Setting the guidelines
There is certainly an art to creating an authentic yard-to-table landscape around someone’s home, so Pendrell identifies four guidelines he adheres to when helping Lifescape’s Denver clients develop their ideal edible gardens.
- Purpose: First things first. When designing a custom yard-to-table landscape, you must establish what your clients enjoy eating, so go ahead and ask. Pendrell also recommends asking why growing their own food is important to them. “Maybe they love making Italian sauces,” he hypothesizes. “Well, then we’ll need lots of tomatoes.”

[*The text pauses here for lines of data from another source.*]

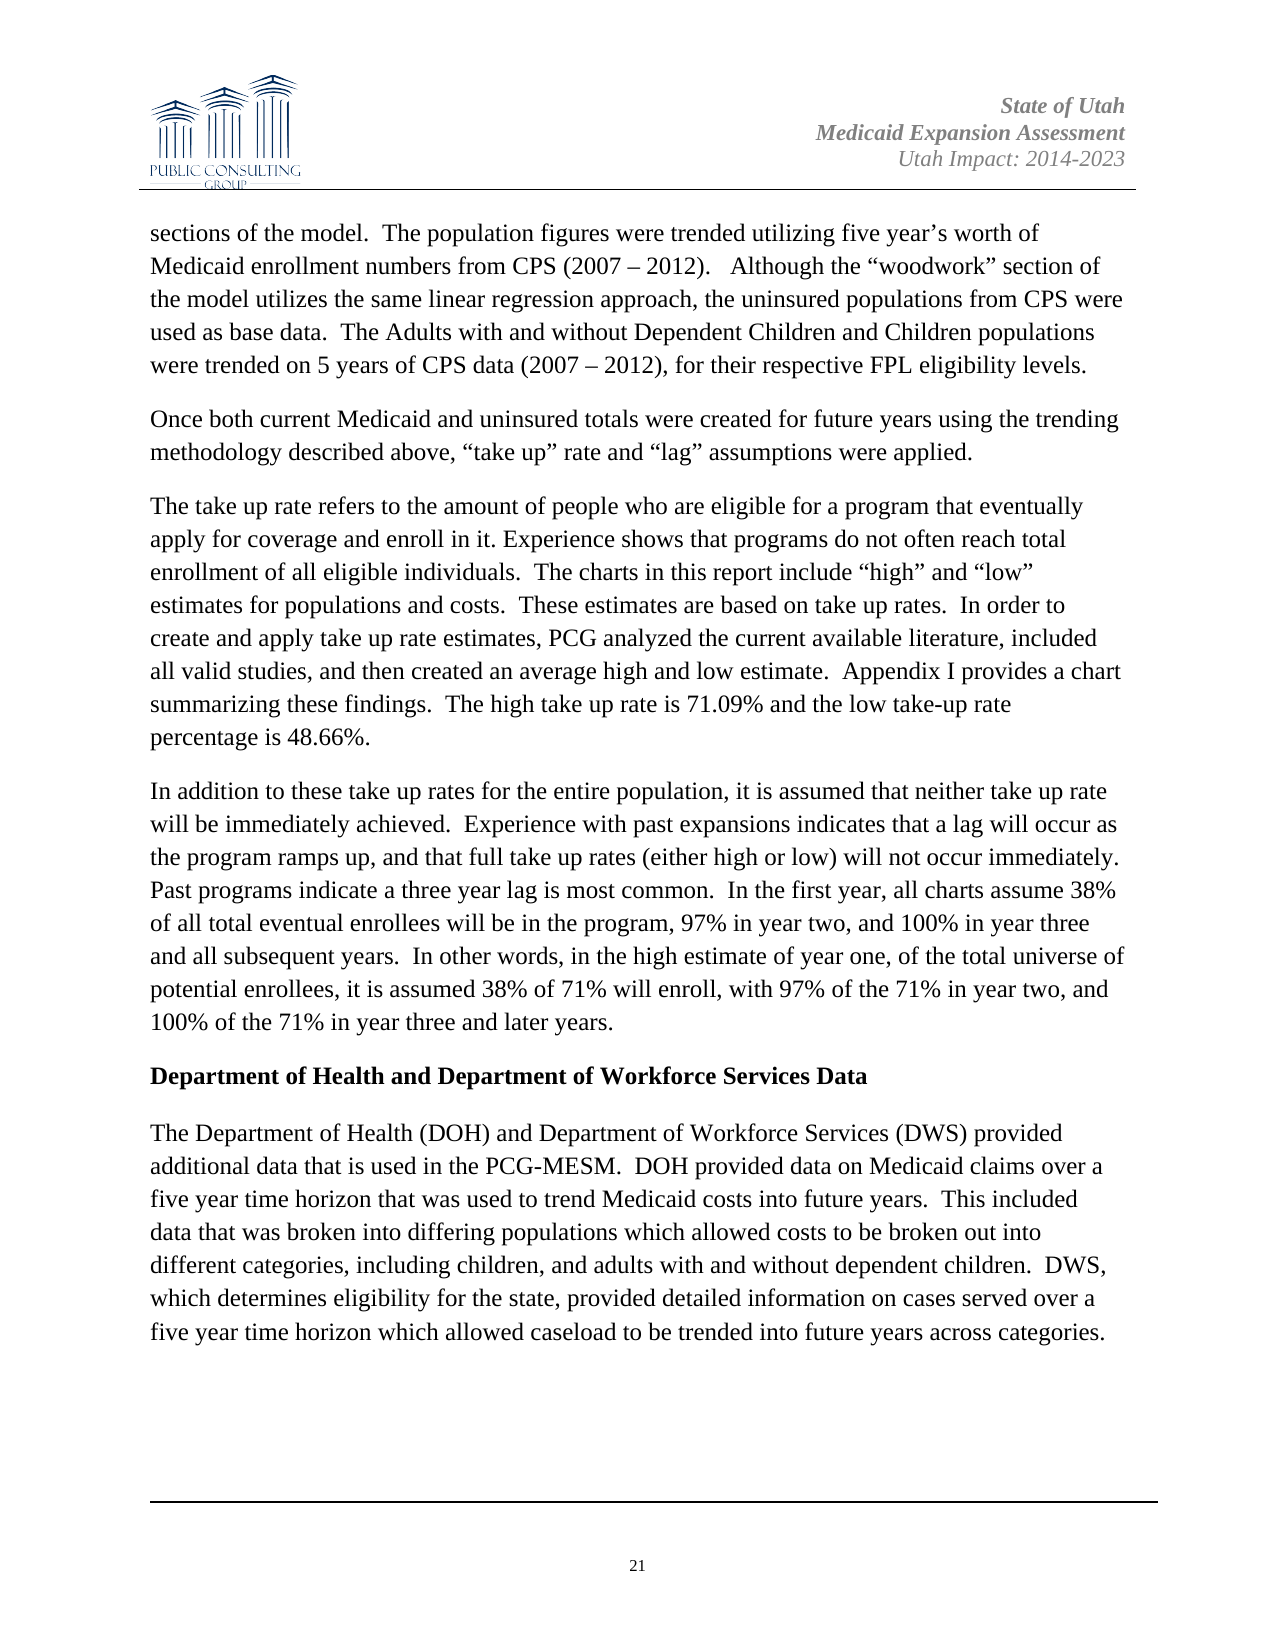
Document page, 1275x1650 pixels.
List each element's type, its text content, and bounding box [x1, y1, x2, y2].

text Department of Health and Department of Workforce Services Data [150, 1061, 1125, 1090]
text The take up rate refers to the amount of people who are eligible for a program that eventually apply for coverage and enroll in it. Experience shows that programs do not often reach total enrollment of all eligible individuals. The charts in this report include “high” and “low” estimates for populations and costs. These estimates are based on take up rates. In order to create and apply take up rate estimates, PCG analyzed the current available literature, included all valid studies, and then created an average high and low estimate. Appendix I provides a chart summarizing these findings. The high take up rate is 71.09% and the low take-up rate percentage is 48.66%. [150, 491, 1125, 751]
text In addition to these take up rates for the entire population, it is assumed that neither take up rate will be immediately achieved. Experience with past expansions indicates that a lag will occur as the program ramps up, and that full take up rates (either high or low) will not occur immediately. Past programs indicate a three year lag is most common. In the first year, all charts assume 38% of all total eventual enrollees will be in the program, 97% in year two, and 100% in year three and all subsequent years. In other words, in the high estimate of year one, of the total universe of potential enrollees, it is assumed 38% of 71% will enroll, with 97% of the 71% in year two, and 100% of the 71% in year three and later years. [150, 776, 1125, 1036]
text The PCG-MESM then trended this 2012 number to arrive at the 2014, 2014-2016, and 2014-2023 population estimates. The PCG-MESM utilized a linear regression to calculate future year estimates. The trended Medicaid enrollment numbers were used in the Mandatory and Optional sections of the model. The population figures were trended utilizing five year’s worth of Medicaid enrollment numbers from CPS (2007 – 2012). Although the “woodwork” section of the model utilizes the same linear regression approach, the uninsured populations from CPS were used as base data. The Adults with and without Dependent Children and Children populations were trended on 5 years of CPS data (2007 – 2012), for their respective FPL eligibility levels. [150, 218, 1125, 379]
text Once both current Medicaid and uninsured totals were created for future years using the trending methodology described above, “take up” rate and “lag” assumptions were applied. [150, 404, 1125, 466]
picture [150, 75, 301, 189]
text The Department of Health (DOH) and Department of Workforce Services (DWS) provided additional data that is used in the PCG-MESM. DOH provided data on Medicaid claims over a five year time horizon that was used to trend Medicaid costs into future years. This included data that was broken into differing populations which allowed costs to be broken out into different categories, including children, and adults with and without dependent children. DWS, which determines eligibility for the state, provided detailed information on cases served over a five year time horizon which allowed caseload to be trended into future years across categories. [150, 1118, 1125, 1345]
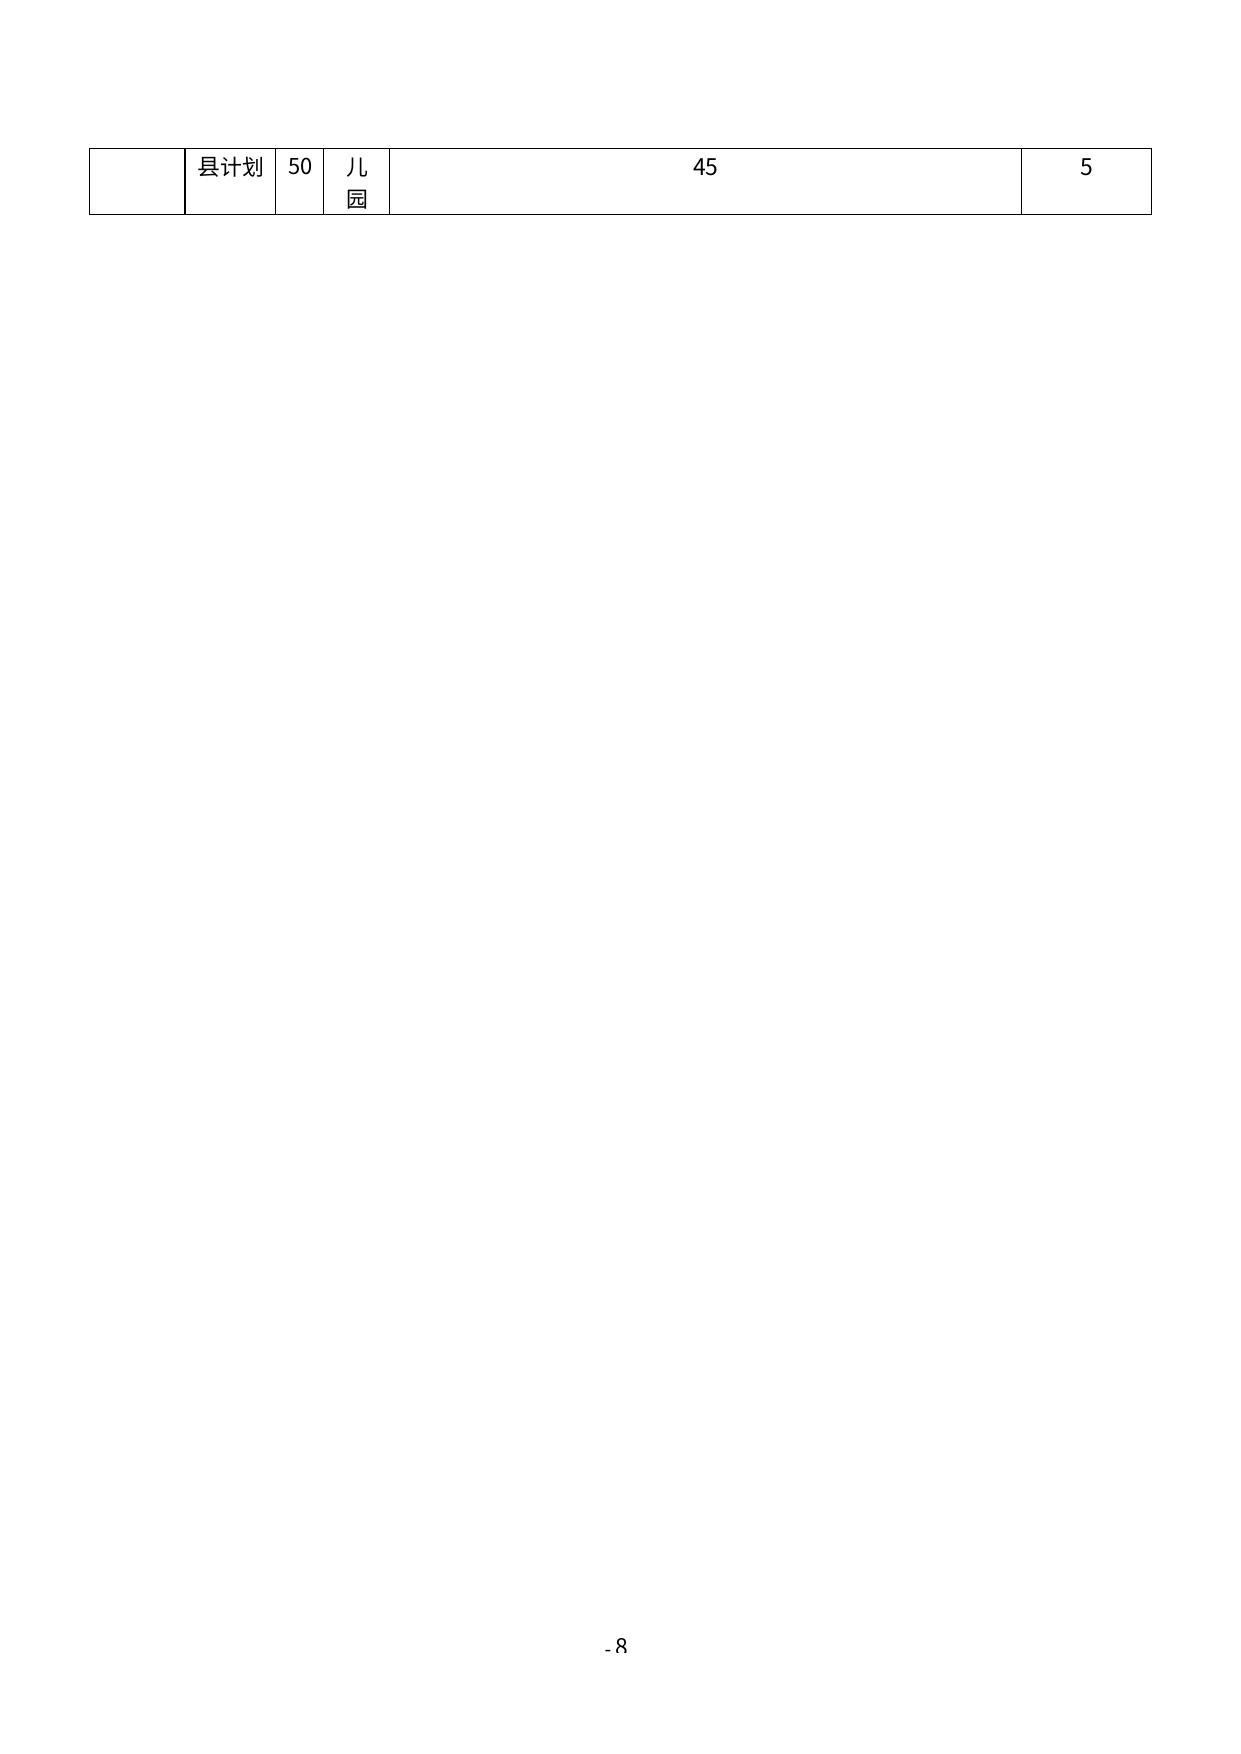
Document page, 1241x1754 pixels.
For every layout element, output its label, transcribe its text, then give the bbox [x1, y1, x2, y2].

table_cell 50 [276, 149, 323, 214]
table_cell 幼 儿园 [324, 149, 389, 214]
table_cell 县计划 [186, 149, 275, 214]
table_cell 5 [1022, 149, 1151, 214]
table_cell 45 [390, 149, 1021, 214]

- Location: There are many considerations that fall under this guideline, including the size and organization of the property, front yard prospects in addition to the backyard space, but perhaps most crucially, the garden must enjoy proximity to the kitchen. After all, Pendrall says, “If you put your veggies in the back corner of the yard, you’re not going to use them as much as having an herb garden where you can just pop a window and grab some basil.”
- Form: Any type of edible landscape you create will be largely influenced by the client’s square footage and lifestyle needs. This can manifest in everything from small greenhouses to classic outdoor beds, specialty border gardens (such as tomatoes) to several planters potted with different herbs or edible flowers, from a chicken coop to an al-fresco dining area complete with a grill and seating, so understanding how your clients ideally want to spend their outdoor time is just as important as knowing their food preferences.
- The little bonus benefits: Gardens with a variety of edible plants also attract various all-important pollinators such as bees, hummingbirds, butterflies and moths. These little critters are not only great at promoting plant growth and regeneration, but they can also help reduce other outdoor pests.
If the past is precedent, then the yard-to-table trend will continue to flourish and several Colorado markets seem particularly ripe for such a sustainable approach. Landscapers and designers with an emphasis on outdoor or sustainable living would be wise to consider adding edible landscaping services to their businesses’ repertoires.